The goal of the lawsuit is to force Chicago to shut down two locks except in cases of emergency, preventing Asian carp from using the canals to reach the Great Lakes. That plan has met with with fierce resistance from barge and tour boat operators.

But with carp DNA showing up near Lake Michigan and a bighead carp found in June just six miles from the lake – and beyond the electronic barrier that is supposed to keep it out – a number of groups are calling for drastic action before the fish can infiltrate the Great Lakes with potentially dire consequences.

“We have here a carp highway,” Robert Reichel, Michigan assistant attorney general, told the judge in the hearing.

Where are the carp now?

Silver and bighead carp have been working their way up the Mississippi and Illinois Rivers for years, but haven’t yet – to anyone’s knowledge – established a population in the Great Lakes.
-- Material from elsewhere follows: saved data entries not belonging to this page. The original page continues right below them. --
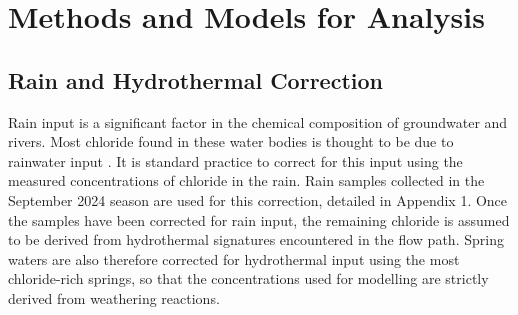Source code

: 



\newpage

\section{Methods and Models for Analysis}


\subsection{Rain and Hydrothermal Correction}

Rain input is a significant factor in the chemical composition of groundwater and rivers. Most chloride found in these water bodies is thought to be due to rainwater input \parencite{dreverGeochemistryNaturalWaters1997}. It is standard practice to correct for this input using the measured concentrations of chloride in the rain. Rain samples collected in the September 2024 season are used for this correction, detailed in Appendix 1. Once the samples have been corrected for rain input, the remaining chloride is assumed to be derived from hydrothermal signatures encountered in the flow path. Spring waters are also therefore corrected for hydrothermal input using the most chloride-rich springs, so that the concentrations used for modelling are strictly derived from weathering reactions.

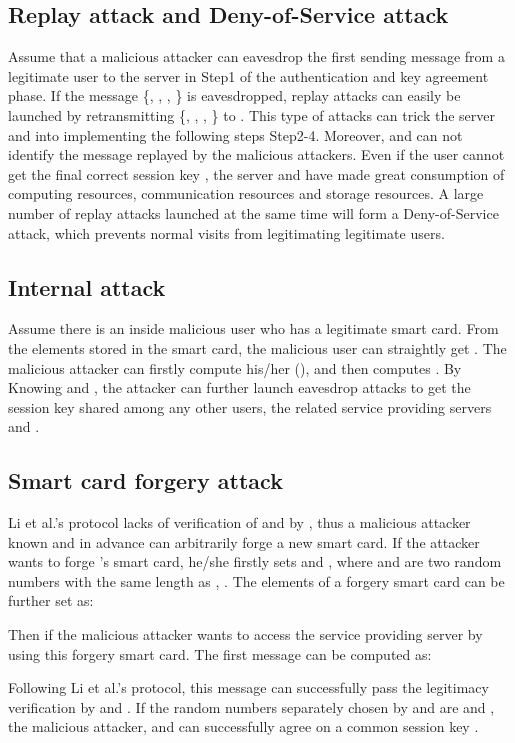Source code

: \documentclass[preprint,12pt]{elsarticle}
\begin{document}
\subsection{Replay attack and Deny-of-Service attack}
Assume that a malicious attacker can eavesdrop the first sending message from a legitimate user to the server  in Step1 of the authentication and key agreement phase. If the message \{, , , \} is eavesdropped,  replay attacks can easily be launched by retransmitting \{, , , \} to . This type of attacks can trick the server  and  into implementing the following steps Step2-4. Moreover,  and  can not identify the message replayed by the malicious attackers. Even if the user cannot get the final correct session key , the server  and  have made great consumption of computing resources, communication resources and storage resources. A large number of replay attacks launched at the same time will form a Deny-of-Service attack, which prevents normal visits from legitimating legitimate users.

\subsection{Internal attack}
Assume there is an inside malicious user who has a legitimate smart card. From the elements stored in the smart card, the malicious user can straightly get . The malicious attacker  can firstly compute his/her (), and then computes . By Knowing  and , the attacker can further launch eavesdrop attacks to get the session key shared among any other users, the related service providing servers and .

\subsection{Smart card forgery attack}
Li et al.'s protocol lacks of verification of  and  by , thus a malicious attacker known  and  in advance can arbitrarily forge a new smart card. If the attacker wants to forge 's smart card, he/she firstly sets  and , where  and  are two random numbers with the same length as , . The elements of a forgery smart card can be further set as:


Then if the malicious attacker wants to access the service providing server  by using this forgery smart card. The first message can be computed as:


Following Li et al.'s protocol, this message can successfully pass the legitimacy verification by  and . If the random numbers separately chosen by  and  are  and , the malicious attacker,  and  can successfully agree on a common session key .
\end{document}
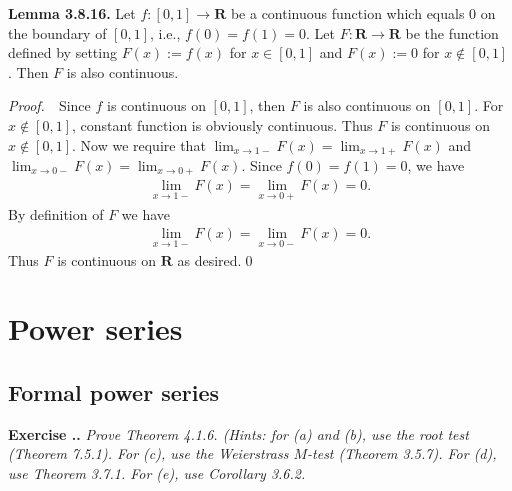 \documentclass{book}
\newcommand{\pff}{\vspace{.25em}\noindent\emph{Proof.}~~}
\newcommand{\titl}[1]{\noindent\textbf{#1}}
\newcounter{Exercise}[section]
\renewcommand{\theExercise}{\thesection.\arabic{Exercise}.}
\newcommand{\new}{\vspace{1.5em}\noindent\textbf{Exercise \stepcounter{Exercise}\textbf{\theExercise}} }
\begin{document}
\begin{framed}
\titl{Lemma 3.8.16.} Let $f : [0, 1] \to \mathbf{R}$ be a continuous function which equals $0$ on the boundary of $[0, 1]$, i.e., $f(0) = f(1) = 0$. Let $F : \mathbf{R} \to \mathbf{R}$ be the function defined by setting $F(x) := f(x)$ for $x \in [0, 1]$ and $F(x) := 0$ for $x \notin [0, 1]$. Then $F$ is also continuous.
\end{framed}

\pff Since $f$ is continuous on $[0, 1]$, then $F$ is also continuous on $[0, 1]$. For $x \notin [0, 1]$, constant function is obviously continuous. Thus $F$ is continuous on $x \notin [0, 1]$. Now we require that $\lim_{x \to 1-} F(x) = \lim_{x \to 1+} F(x)$ and $\lim_{x \to 0-} F(x) = \lim_{x \to 0+} F(x)$. Since $f(0) = f(1) =0$, we have
    \begin{align*}
        \lim_{x \to 1-} F(x) = \lim_{x \to 0+} F(x) = 0.
    \end{align*}
By definition of $F$ we have
    \begin{align*}
        \lim_{x \to 1-} F(x) = \lim_{x \to 0-} F(x) = 0.
    \end{align*}
Thus $F$ is continuous on $\mathbf{R}$ as desired.\qed


\chapter{Power series}

\section{Formal power series}

\new\emph{Prove Theorem 4.1.6. (Hints: for (a) and (b), use the root test (Theorem 7.5.1). For (c), use the Weierstrass $M$-test (Theorem 3.5.7). For (d), use Theorem 3.7.1. For (e), use Corollary 3.6.2.}
\end{document}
Scientists worry that if they do, they could wreak havoc on populations of prized fish like salmon and walleye, both through decimating their food source and by eating their larvae and eggs.

Bighead carp can grow to more than 100 pounds, and silver carp are known for leaping 10 feet out of the water – a major danger to recreational boaters.

“They’re sort of living missiles,” says David Lodge, a biologist at the University of Notre Dame who has done research locating the carp DNA in the waterways near Lake Michigan.